> Records for processing
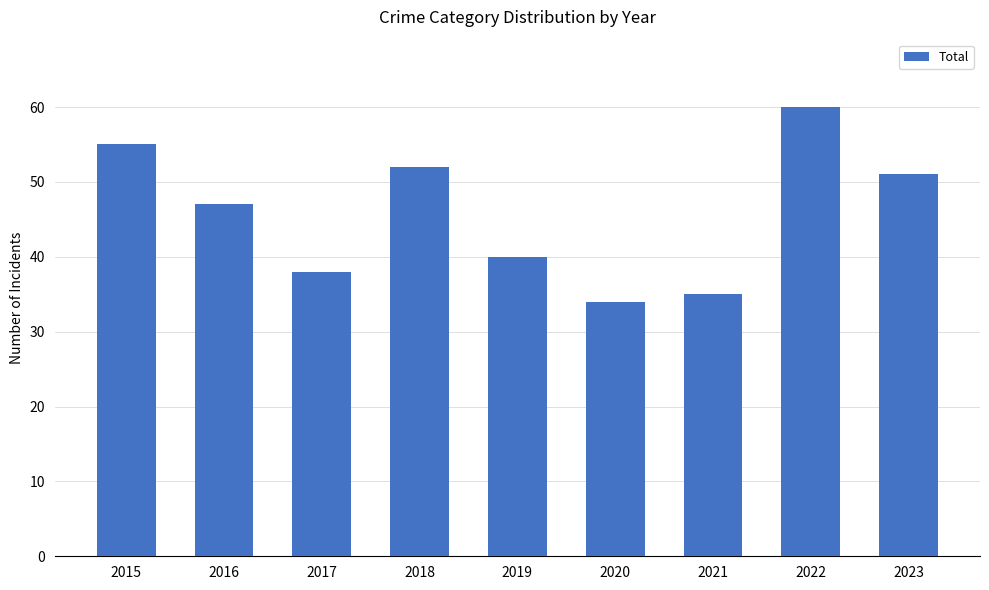

Is it true that the value at 2019 is 58?

False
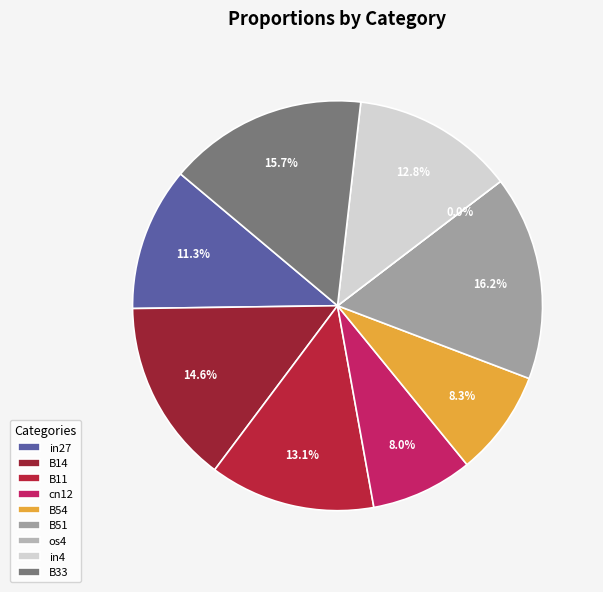

Do B11 and B54 together represent more than half of the pie?

No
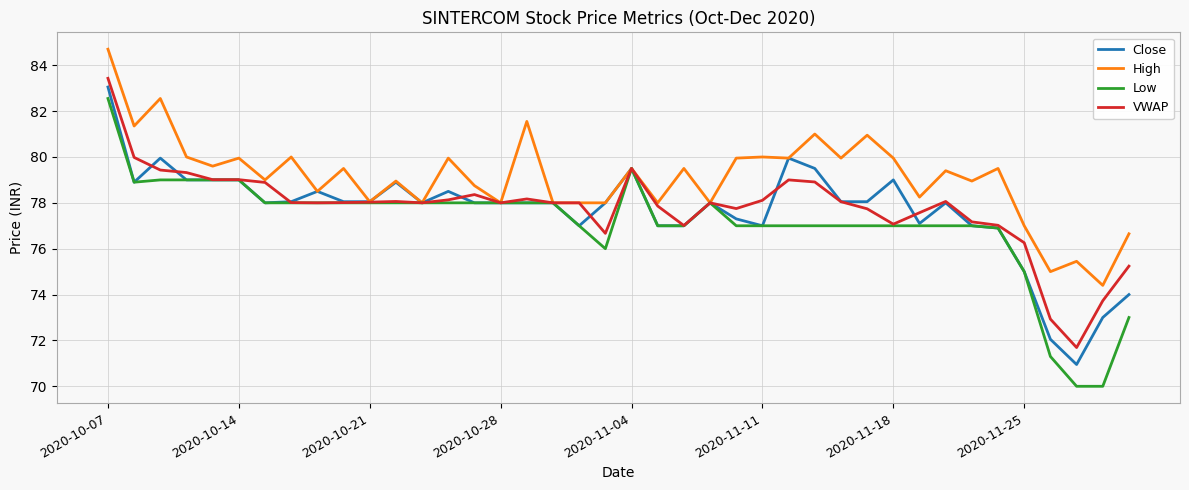

What is the minimum value shown in the chart?

70.0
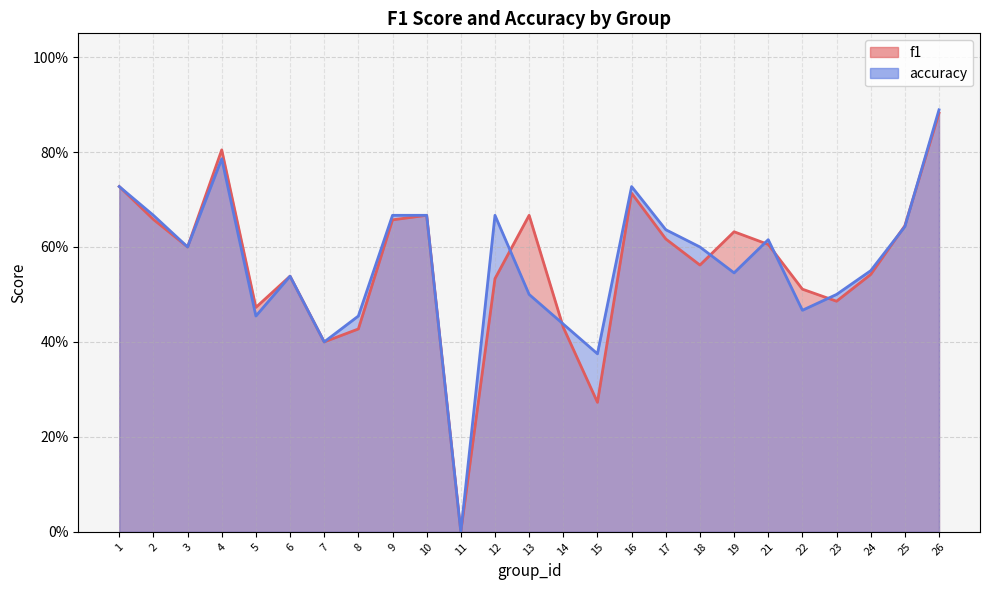

At which category does f1 reach its first local peak?

4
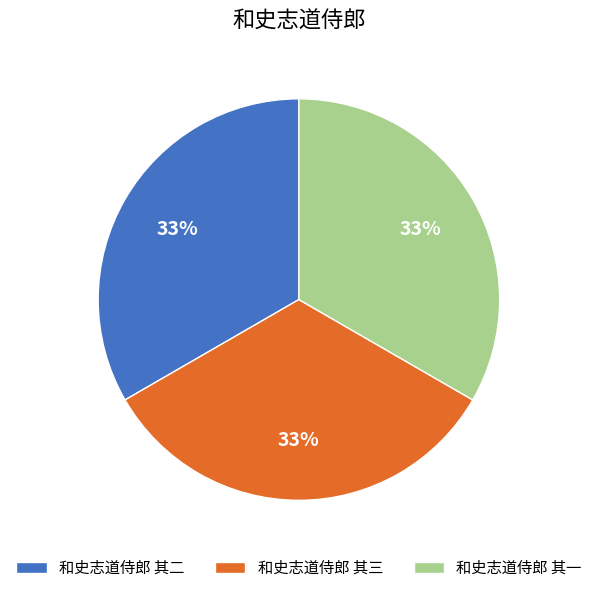

Count the number of slices in the pie.

3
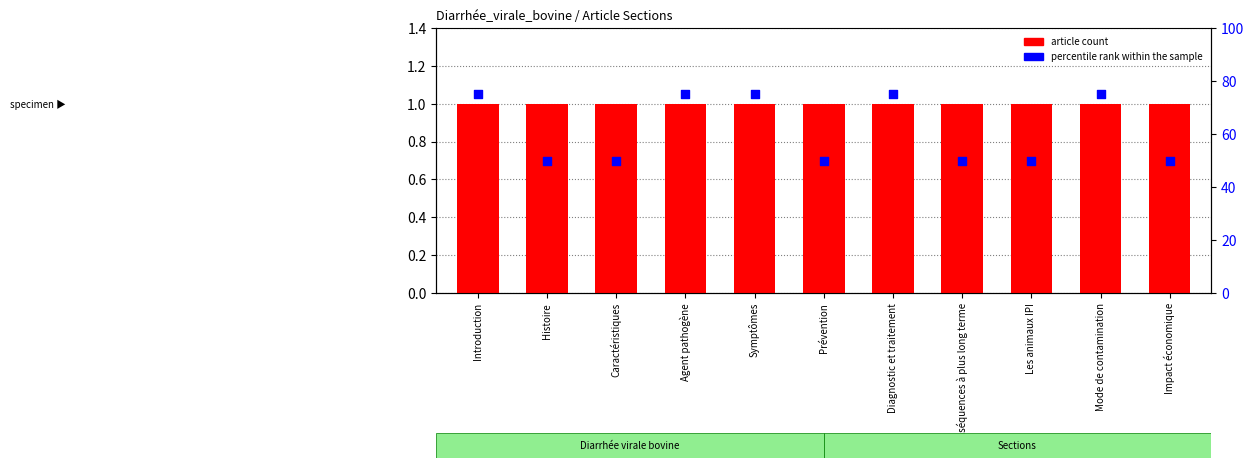

At which category is the sum across all series the highest?

Introduction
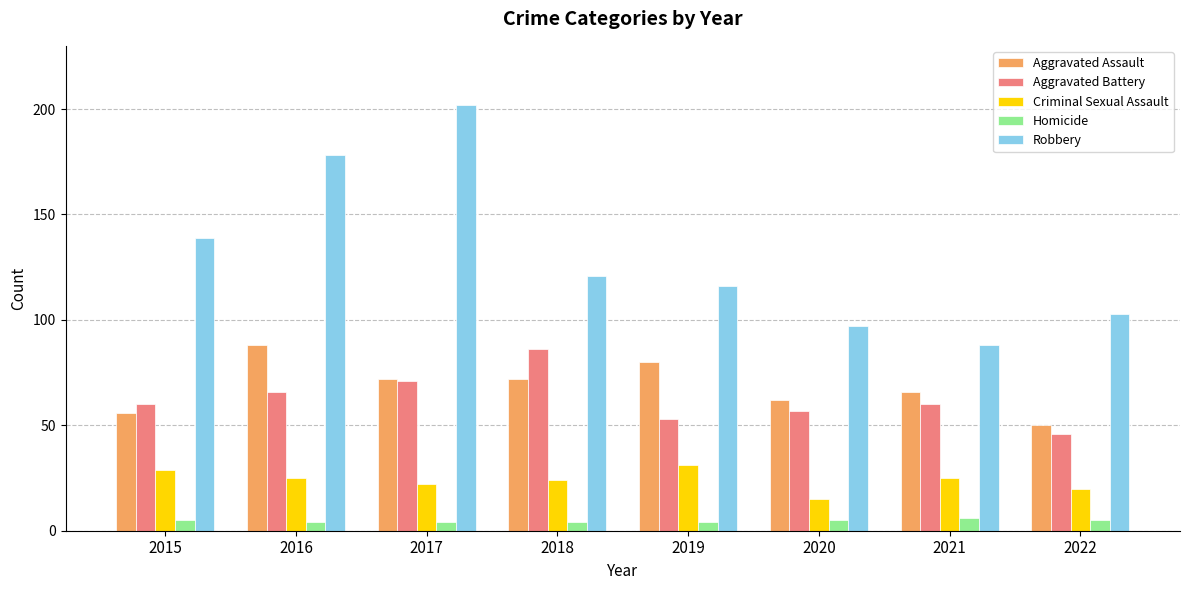

The Criminal Sexual Assault series shows 20 at 2022. True or false?

True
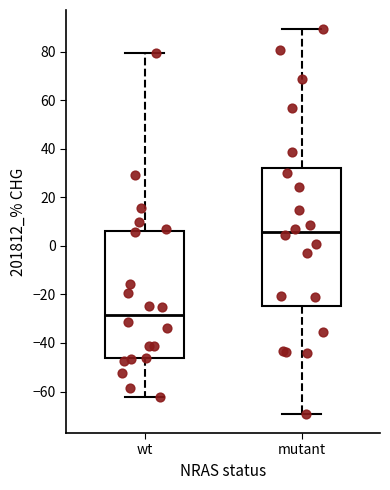

Reading left to right, transcribe this box plot: for each box, give where its median line is, the range the box spans, and where its two whiskers end, as read against the y-axis. The values are not printed on the chart, so give them approximately, as read against the axis.

wt: median -28, box -46 to 6, whiskers -62 to 80
mutant: median 6, box -24 to 32, whiskers -70 to 90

> Exercise brief
Report each line in the items above that contains the word "whiskers", reproducing every such line in full.

> Written reply
Reading left to right, transcribe this box plot: for each box, give where its median line is, the range the box spans, and where its two whiskers end, as read against the y-axis. The values are not printed on the chart, so give them approximately, as read against the axis.
wt: median -28, box -46 to 6, whiskers -62 to 80
mutant: median 6, box -24 to 32, whiskers -70 to 90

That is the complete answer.